彦島、安岡、鼻ヅラ(垢田)、武久、一宮 砲台


2014.1.5 垢田、安岡、彦島
2014.2.16 武久、彦島
2014.2.22 彦島
2014.12.14 武久、彦島
2015.2.11 一宮
2015.2.21 垢田、武久、彦島





 まともな資料は、下関要塞守備隊戦史資料[1]だけで、それに書かれている事をまとめると、以下のようになる:

(1)当初は以下の予定だった
 彦島 7cmカノン1門(蓋井島)
 安岡 7cmカノン1門(観音崎)
 一宮 7cmカノン1門(蓋井島?)
 黒井村 7cmカノン2門(観音崎?)
 (鳥越山と権現山の間にも、火砲のマークだけが記述されているが、何なのかは不明)

(2)最終的には以下の配置に
 彦島 7cmカノン1門(蓋井島)
 安岡 7cmカノン1門(観音崎)
 鼻ヅラ(垢田) 7cmカノン2門(観音崎)
 武久 7cmカノン1門(蓋井島)

 同じ資料によると、いずれも洞窟掘開が完了し、コンクリ打ちまで終了していたとあるが、遺構が全滅しているようで、7cmカノン砲の洞窟砲台がどのようなものか、確認する術が無い。





[1] 下関要塞守備隊戦史資料


左:資料をスケッチしたもの、初期配置、右:後の変更分


7cmカノン、工事は6月上〜7月上に開始

第2中隊
 安岡砲台(後山)(観音崎 7K1 600) 洞窟掘開コンクリ完了 運搬のみ、備砲未了
 鼻ヅラ砲台(垢田)(観音崎 7K2 600) 洞窟掘開コンクリ完了 備砲完了

第3中隊
 武久砲台(蓋井島 7K1 400) 洞窟掘開コンクリ完了 備砲完了
 彦島砲台(蓋井島 7K1 400) 洞窟掘開コンクリ完了 備砲完了





第56軍配備要図[2]

左:資料をスケッチしたもの、南部、右:北部


[1] 下関要塞守備隊戦史資料(防衛省戦史資料室、本土-西部-145)
[2] 第56軍配備要図 (防衛省戦史資料室、本土-配備図-49)






彦島 砲台


左:北西下の遊園地から北を望む、右:橋の下付近から北を望む


左:駐車場の北東端付近にある唯一の開口部、右:同左


左:開口部の内部、地下通路の一部は残っている、右:老の山砲台の南端附近にある観測所跡




左:昭和40年頃の地図、右:聞き取りからの予想図


老の山周辺に7cmカノンが1門配置されていたらしいのだが、場所不明。あちこちそれらしい場所に入ってみたのだが、これといった痕跡は無い。
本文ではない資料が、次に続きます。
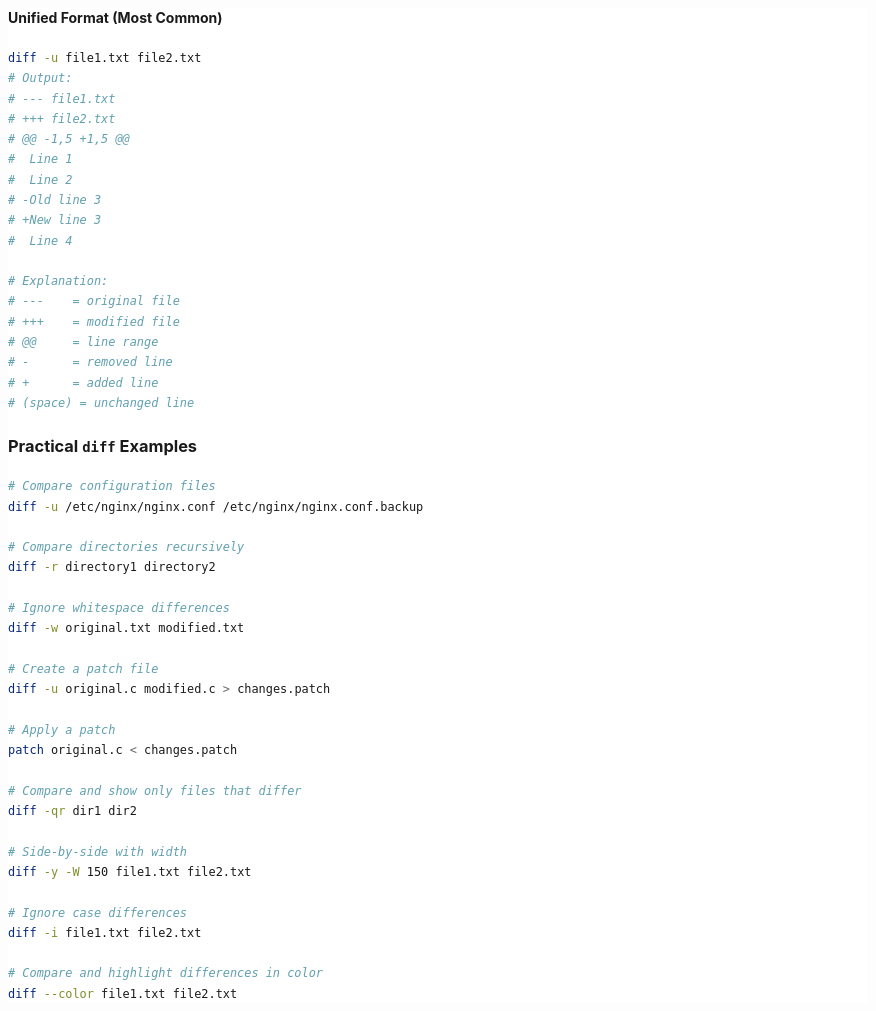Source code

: #### Unified Format (Most Common)

```bash
diff -u file1.txt file2.txt
# Output:
# --- file1.txt
# +++ file2.txt
# @@ -1,5 +1,5 @@
#  Line 1
#  Line 2
# -Old line 3
# +New line 3
#  Line 4

# Explanation:
# ---    = original file
# +++    = modified file
# @@     = line range
# -      = removed line
# +      = added line
# (space) = unchanged line
```

### Practical `diff` Examples

```bash
# Compare configuration files
diff -u /etc/nginx/nginx.conf /etc/nginx/nginx.conf.backup

# Compare directories recursively
diff -r directory1 directory2

# Ignore whitespace differences
diff -w original.txt modified.txt

# Create a patch file
diff -u original.c modified.c > changes.patch

# Apply a patch
patch original.c < changes.patch

# Compare and show only files that differ
diff -qr dir1 dir2

# Side-by-side with width
diff -y -W 150 file1.txt file2.txt

# Ignore case differences
diff -i file1.txt file2.txt

# Compare and highlight differences in color
diff --color file1.txt file2.txt
```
他は破壊が激しく、そちらに巻き込まれている可能性もある。
老の山砲台も公園化で2度も破壊されてしまい、辛うじて左翼側の観測所と、一部地下通路が残っているだけである。


2015.8.3 追加

 病院で一緒になった彦島在住のお爺さんから、上記地下通路の話を伺った。
それによると:

 ・T字の左に行くと砲座があった
 ・右に行くと少し下って安岡方向に出口が開いていた
 ・この安岡方向の出口の辺りはコンクリートだった

そうである。

 この地下通路から辿る、安岡方向の出口が彦島の洞窟砲台だったのではないかと思われる。出口は塞がれてしまったのか山肌以外何も残っていないが、地下通路に入られれば、この話が正しいかを確かめることができるだろう。








安岡 砲台


左:崩落した南西側の地下壕を上から、右:同左、別アングル


左:崩落した北東側の地下壕を上から、右:同左、正面から


左:北の尾根の標高100m附近にある謎のコンクリート製水槽、右:同左附近の石列


左:砲台比定地から南西を(正面は病院)、右:開けた場所から海岸線方向を


右:昭和40年頃の地図

病院の北東裏の尾根の東斜面に、2本の崩落した地下壕入口があるので、一応ここを比定地としておく。南西斜面は病院建築の際に大きく削られてしまっており、本当にここに砲台があったか確認できない。昭和40年頃の地図を見ると、南に標高40m程の山があり、ここだった可能性もあるが、同じく削られてしまい確認の術が無い。
また北の竜王山へと向かう登山道から少し西に行った辺りに、用途不明のコンクリート製水槽がある。この辺は耕作地でもなく、こんな辺りに農業用水の水槽を作る事はない。造りなどからして、砲台関連の施設かもしれない。
また、この水槽と同じ標高付近に石列がある。余りに不自然で、人工的なもののように思うのだが、用途は不明。









鼻ヅラ(垢田) 砲台


左:谷を西から、右:崩落した地下壕入口


左:崩落地下壕の上から南を、正面に地下壕がある、南斜面の地下壕右:


左:地下壕入口、右:地下壕内部、5m程奥で左に曲がっている


左:谷を東から、右:谷の東下平坦地、その東は国道バイパスに


左:尾根の北側は前面削られている、右:別の開けた場所から、射撃方向を望む


左:別の崩落地下壕、右:照空陣地のあった辺りは削られて跡形も無い


右:昭和40年頃の地図

最近開通した国道バイパスから直ぐ西に入った辺りに、谷の北斜面に崩落した地下壕入口が、その反対の南斜面には地下壕が残っている。この地下壕は5m程で左に曲がっているが、怖くて中に入っていないので、その先がどうなっているか不明。尾根の北斜面は全面的に削られており、本当に砲台跡かどうかは不明だが、一応ここを比定地としておく。
ただ、この附近は戦争末期に防御陣地が築かれており、その関連施設の可能性もある。









武久 砲台


左:彦島から武久砲台のある付近を、右:同左


左:西の岬の山から西側を、右:同左付近から彦島方向を


右:昭和40年頃の地図

付近一帯開発が進み、比定地すら決められない。









一宮 砲台


左:125m高地の中腹から西を、右:同左から北西を


左:熊野町の方の崩落跡、右:同左続き


右:昭和40年頃の地図


右:昭和40年頃の地図

こちらも比定地すら決められない。

火ノ見山の南西側の尾根周辺の可能性も捨てきれない。